Corn & Apple

The Corn & Apple Festival is fast approaching! The city's biggest event of the year is this weekend, when Morden is flooded with festival-goers and the temperature attains new heights (this year, at least). If you'd like to enjoy a fossil dig as part of the weekend's activities, there's tours leaving from the booth downtown three times a day today and tomorrow (but not Sunday). I can (almost) promise that there won't be any ticks out in the field! Failing that, we'd be more than happy to see you at the museum or at the booth.

Shark Week culminated with the Beach Blast at Minnewasta Lake this past Saturday, complete with a Dunk Tank and a shark tooth hunt in the sand. During the week, we had Discovery Channel's Shark Week playing the gallery, complemented by a display courtesy of the University of Manitoba, size comparisons of our fossil sharks to Bruce, and a big skeleton from a Cretoxyrhina, one of the biggest sharks to swim in the Cretaceous period. Don't worry (too much) if you missed it, though; we plan to celebrate Shark Week every year from now on! The exclusive exhibits will only get better.
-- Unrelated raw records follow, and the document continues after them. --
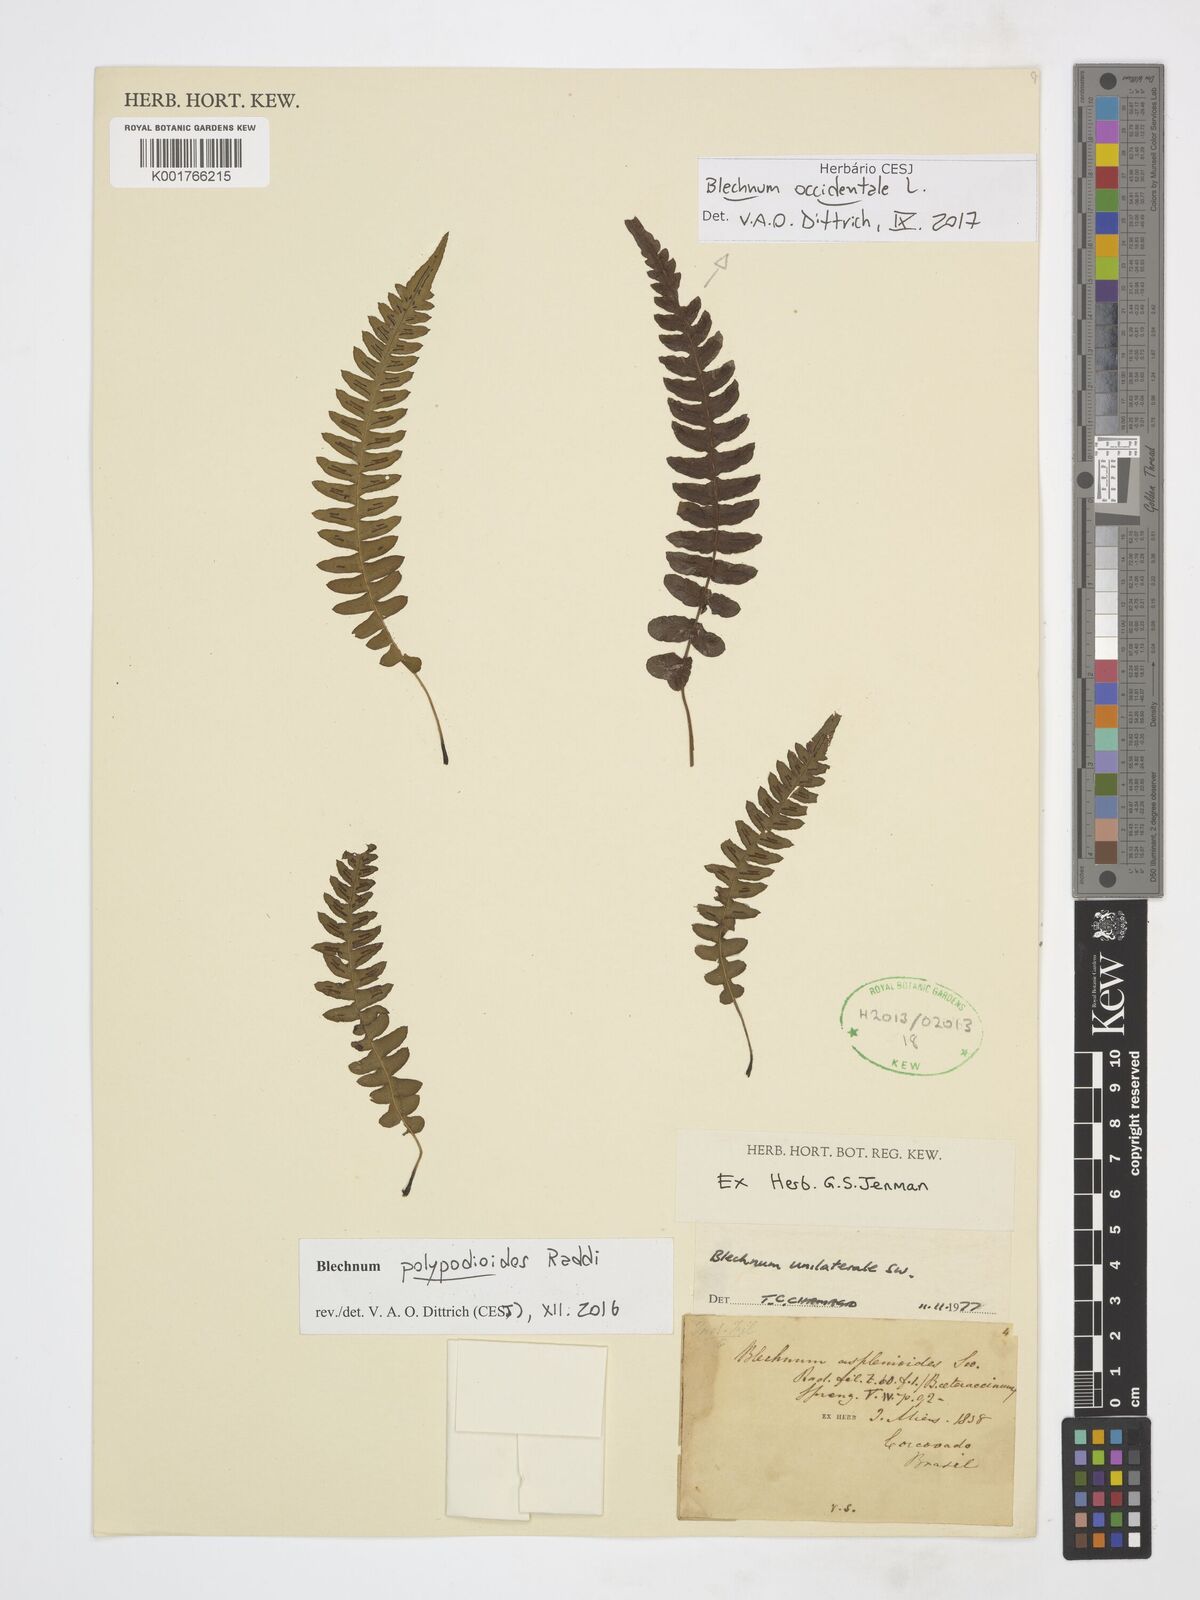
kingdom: Plantae
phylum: Tracheophyta
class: Polypodiopsida
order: Polypodiales
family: Blechnaceae
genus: Blechnum
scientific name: Blechnum occidentale
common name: Hammock fern
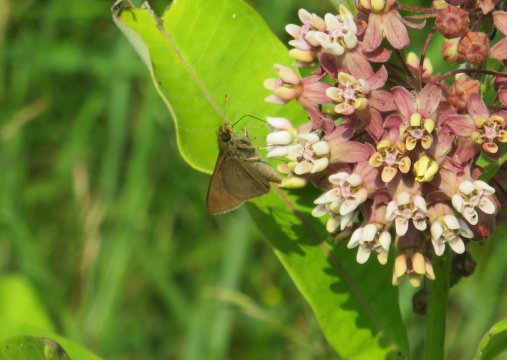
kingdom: Animalia
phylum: Arthropoda
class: Insecta
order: Lepidoptera
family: Hesperiidae
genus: Euphyes
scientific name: Euphyes vestris
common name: Dun Skipper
Recent discoveries from the field include a number of ribs and vertebrae (backbones) from a mosasaur that we're currently uncovering; multiple fish teeth and vertebrae from the same site, some of which belong to Xiphactinus, our biggest bony (non-shark) fish at a maximum length of 18 feet; part of a squid pen from a 40-foot-long Tusoteuthis; and a nice tibiotarsus (leg bone) from a diving bird (like a penguin) called Hesperornis, one of the few bird fossils found this year. We've done a lot of plaster jacketing in the last week or so too, which involves covering a section of fossil-containing shale in a protective plaster cast, similar to those used to stabilize broken bones. Once the cast hardens, we bring it back to the museum; with all the recently-made jackets, the lab preparators are going to have a lot of work this winter! Their task of cleaning the surrounding shale matrix off the fossils is a difficult and time-consuming process.